> **Task description**
Using the data below, copy every line that contains the word "ребенок".

Page-level text extractions:
┄┄┄┄┄┄┄┄┄┄┄┄┄┄┄┄┄┄┄┄
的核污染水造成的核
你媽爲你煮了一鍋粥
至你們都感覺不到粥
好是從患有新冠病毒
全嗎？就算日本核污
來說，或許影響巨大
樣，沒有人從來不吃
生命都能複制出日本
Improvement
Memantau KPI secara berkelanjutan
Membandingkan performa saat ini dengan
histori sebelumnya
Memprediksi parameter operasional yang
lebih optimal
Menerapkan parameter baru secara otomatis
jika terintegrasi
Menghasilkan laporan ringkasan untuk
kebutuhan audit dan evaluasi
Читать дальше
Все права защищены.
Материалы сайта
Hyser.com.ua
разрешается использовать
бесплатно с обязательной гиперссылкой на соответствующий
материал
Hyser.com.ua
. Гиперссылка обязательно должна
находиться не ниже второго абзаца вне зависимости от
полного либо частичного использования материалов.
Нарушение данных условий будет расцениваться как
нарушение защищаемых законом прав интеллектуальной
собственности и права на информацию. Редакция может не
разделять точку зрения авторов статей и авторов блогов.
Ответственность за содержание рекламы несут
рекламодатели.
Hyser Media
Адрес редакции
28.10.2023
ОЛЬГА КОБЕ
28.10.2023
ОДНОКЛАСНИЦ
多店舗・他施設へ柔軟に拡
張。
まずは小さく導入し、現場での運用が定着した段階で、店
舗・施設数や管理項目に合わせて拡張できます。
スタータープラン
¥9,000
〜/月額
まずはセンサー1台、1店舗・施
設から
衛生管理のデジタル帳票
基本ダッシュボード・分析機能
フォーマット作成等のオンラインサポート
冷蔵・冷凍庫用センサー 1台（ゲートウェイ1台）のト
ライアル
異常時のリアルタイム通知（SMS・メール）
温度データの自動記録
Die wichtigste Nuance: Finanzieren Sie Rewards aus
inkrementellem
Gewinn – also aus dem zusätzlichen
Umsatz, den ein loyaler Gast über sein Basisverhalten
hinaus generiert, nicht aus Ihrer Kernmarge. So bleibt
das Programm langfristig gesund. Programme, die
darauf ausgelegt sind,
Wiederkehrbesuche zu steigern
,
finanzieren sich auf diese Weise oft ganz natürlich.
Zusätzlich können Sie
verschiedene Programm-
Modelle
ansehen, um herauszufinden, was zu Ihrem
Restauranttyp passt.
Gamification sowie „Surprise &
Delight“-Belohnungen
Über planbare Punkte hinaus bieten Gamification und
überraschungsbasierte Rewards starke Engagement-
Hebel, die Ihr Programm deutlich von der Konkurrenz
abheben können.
┄┄┄┄┄┄┄┄┄┄┄┄┄┄┄┄┄┄┄┄
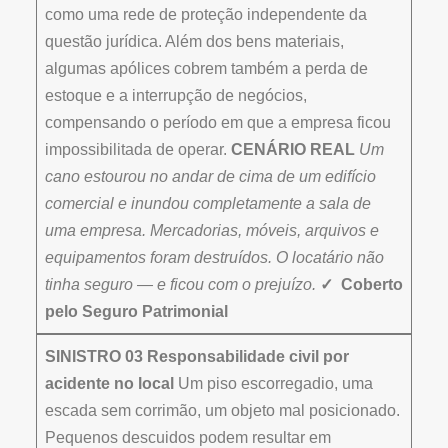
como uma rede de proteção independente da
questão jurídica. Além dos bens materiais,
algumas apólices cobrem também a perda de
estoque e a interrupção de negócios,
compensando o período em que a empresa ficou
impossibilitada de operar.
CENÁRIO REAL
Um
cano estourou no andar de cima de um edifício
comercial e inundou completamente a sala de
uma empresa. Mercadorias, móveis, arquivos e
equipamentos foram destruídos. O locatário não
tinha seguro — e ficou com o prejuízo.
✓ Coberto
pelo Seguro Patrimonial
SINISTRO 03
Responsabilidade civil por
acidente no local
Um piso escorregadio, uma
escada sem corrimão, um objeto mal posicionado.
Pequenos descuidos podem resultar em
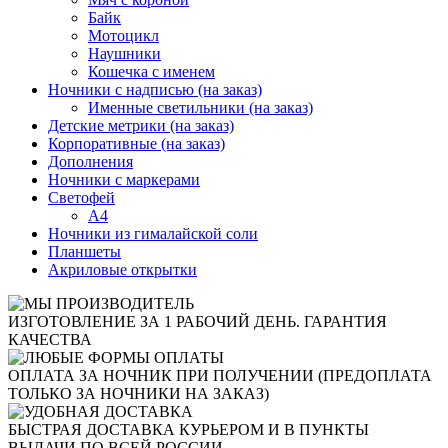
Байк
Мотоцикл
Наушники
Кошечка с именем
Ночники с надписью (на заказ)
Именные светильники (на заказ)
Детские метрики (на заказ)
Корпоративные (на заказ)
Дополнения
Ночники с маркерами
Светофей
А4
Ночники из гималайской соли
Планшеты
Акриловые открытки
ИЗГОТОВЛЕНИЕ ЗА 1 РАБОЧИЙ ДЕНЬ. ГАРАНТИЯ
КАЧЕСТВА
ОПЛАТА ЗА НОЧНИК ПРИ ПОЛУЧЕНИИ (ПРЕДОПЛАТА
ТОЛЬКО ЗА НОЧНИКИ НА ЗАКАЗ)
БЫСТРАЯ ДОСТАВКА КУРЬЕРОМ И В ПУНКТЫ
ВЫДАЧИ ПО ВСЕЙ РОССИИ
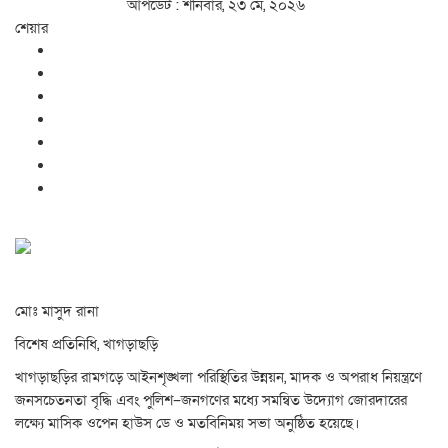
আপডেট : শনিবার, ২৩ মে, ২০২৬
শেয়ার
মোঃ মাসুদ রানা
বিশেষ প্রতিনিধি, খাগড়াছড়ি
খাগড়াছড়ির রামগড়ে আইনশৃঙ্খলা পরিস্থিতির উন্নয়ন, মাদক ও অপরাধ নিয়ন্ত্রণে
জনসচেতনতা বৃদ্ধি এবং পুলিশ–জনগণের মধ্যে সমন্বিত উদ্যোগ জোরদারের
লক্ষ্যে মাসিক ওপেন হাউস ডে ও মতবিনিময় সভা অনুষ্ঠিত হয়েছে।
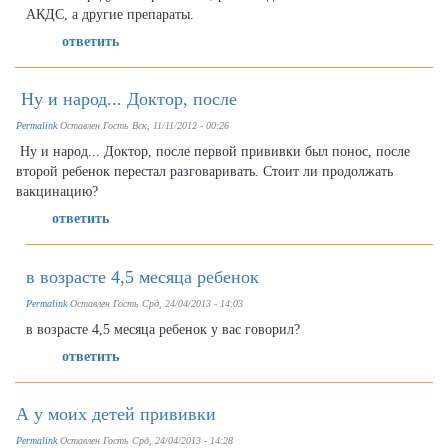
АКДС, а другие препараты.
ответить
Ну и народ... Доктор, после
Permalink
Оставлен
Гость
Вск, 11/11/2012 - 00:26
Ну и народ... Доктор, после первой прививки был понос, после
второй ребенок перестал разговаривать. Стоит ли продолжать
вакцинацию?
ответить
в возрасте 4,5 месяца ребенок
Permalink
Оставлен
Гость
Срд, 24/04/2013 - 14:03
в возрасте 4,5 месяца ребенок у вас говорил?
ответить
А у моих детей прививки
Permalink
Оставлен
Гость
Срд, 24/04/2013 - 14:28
┄┄┄┄┄┄┄┄┄┄┄┄┄┄┄┄┄┄┄┄
> **Reply to the task**
второй ребенок перестал разговаривать. Стоит ли продолжать
в возрасте 4,5 месяца ребенок
в возрасте 4,5 месяца ребенок у вас говорил?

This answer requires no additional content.